10. Juli 1755 Lessings "Miss Sara Sampson" uraufgeführt
Als Lessing das erste Bürgerliche Trauerspiel schreibt, greift er tief in die Tragiktrickkiste: Liebe und Moral und überhaupt und alles. Plus: Und das ist das Neue: eine klare politische Botschaft. Autorin: Susi Weichselbaumer
10. Juli
Freitag, 10. Juli 2020
Autor(in): Susi Weichselbaumer
Sprecher(in): Ilse Neubauer
Illustration: Tobias Kubald
Redaktion: Frank Halbach
Hingebungsvoll weinen – weil Liebe so schön ist! Zumindest für den, der zuschaut. Die vertrackte Liebe der Anderen, die zwischendrin gänzlich unerfüllte und dann erst am Ende vielleicht… Und wenn die dann auch noch – Achtung: ganz große Tragiktrickkiste – wenn die dann am Ende zwar, aber nur noch vereint ist im Tode!!!! Grandioses Kino. Top Theater!
Dachte sich auch der junge Gotthold Ephraim Lessing. Gerade 26 Jahre alt und eigentlich Medizinstudent sitzt er 1755 mit seinem Kumpel Moses Mendelssohn in einem französischen Stück. Bei Kollege Moses kullern die Tränen. Bei Gotthold Ephraim klingelt im Kopf schon die Kasse. Alte Weiber zum Heulen bringen, das könne er auch. Mendelssohn schnäuzt und hält dagegen. Die Wette gilt: In sechs Wochen will Lessing das rührendste Rührstück der bisherigen Dramengeschichte geschrieben haben. So erzählt es die Anekdote.
Tränendrüsen!!
Fakt ist: Tatsächlich legt Lessing das erste Bürgerliche Trauerspiel überhaupt hin. Und das ist schon Tragikkniff Nummer 1. Statt wie bis dahin gemäß französischer Theaterkonvention für Trauriges nur hohes Personal auf die Bühne zu bringen: Könige, Prinzessinnen, Adelige also zu verstricken in Ränke und Intrigen und Mord und Totschlag… Stattdessen macht Lessing die Bürgerstochter Miss Sara Sampson zur Hauptfigur seines gleichnamigen Dramas.

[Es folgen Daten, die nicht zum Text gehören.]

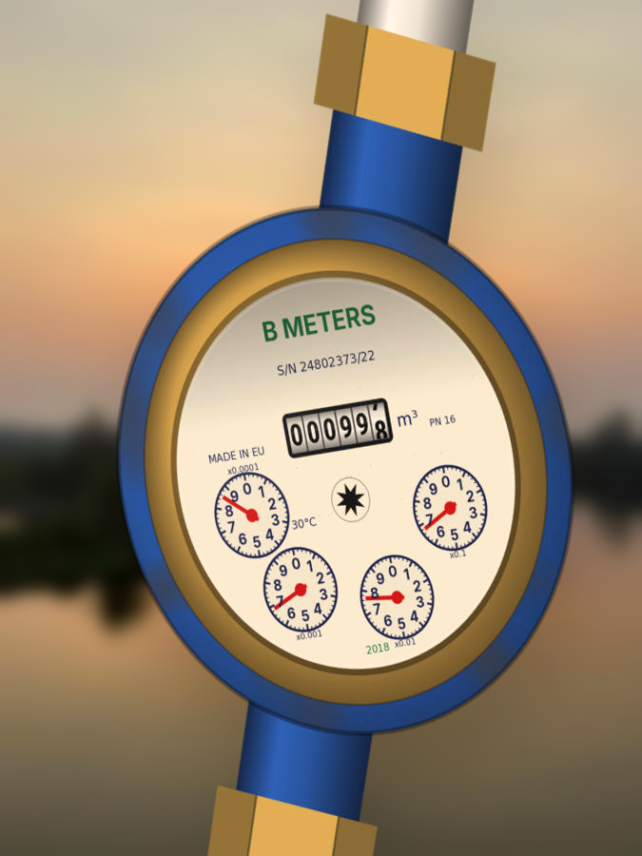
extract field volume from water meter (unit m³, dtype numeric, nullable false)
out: 997.6768 m³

Und setzt gleich Tragikkniff Nummer 2 an: Nicht wie bei bisherigen Werken ist das Schicksal, sind höhere Mächte verantwortlich, für das, was passiert, sondern die Protagonisten selber. Und es passiert jede Menge. Selbstverschuldet. Und aus Liebe.
Ach…
Die soll es nicht geben zwischen seiner tugendhaften Tochter Sara und dem genusssüchtigen, an höfisches Leben gewohnten Libertin Mellefont, befindet Vater Sampson. Sara ist hin und hergerissen zwischen Moral, Anstand und wahrer Liebe. Für die brennt sie durch mit Mellefont. In einem Gasthaus steigen die beiden ab. Dort wartet schon seine Ex, die Marwood, samt Tochter und samt Rückeroberungsplan. Der zielt allerdings lediglich auf Lust und Leidenschaft. Früher mochte Mellefont das, heute ist er tugendhaft – Saras wegen. Und die will er auch gegen alle Standeskonventionen heiraten. Dagegen hat wiederum die Marwood etwas. Sie vergiftet Sara im Gasthaus. Garaus bedeutet das erst, als die sterbende Sara Frieden gemacht hat mit ihrem Vater, der nachgereist ist und plötzlich auch in der Gaststube steht. Weil er Mellefont doch als Schwiegersohn annehmen will. Mellefont weigert sich. Die sterbende Sara verzeiht ihm das. Auch der Marwood verzeiht sie noch eben. Mellefont verzeiht sich selber nichts und sticht sich den Dolch in die Brust. Dafür verzeiht Saras Vater wiederum beiden Kindern – und – Achtung: Tragigkniff Nummer 3 – organisiert ein gemeinsames Begräbnis: Ewige tugendhafte Liebe. Vereint im Grab.
Das bürgerliche Premierenpublikum am 10. Juli 1755 in Frankfurt an der Oder weint mit – durchgehend, dreieinhalb Stunden lang. Fühlt sich endlich verstanden von einem Theater, das menschlichen Edelmut genauso zeigt wie menschliche Schwächen. Und endlich mal ohne König, Prinz, Prunk, Protz auskommt. Lessing ist damit berühmt, das Genre des Bürgerlichen Trauerspiels begründet: Tränenreiche Theaterabende werden folgen. Ach, Liebe.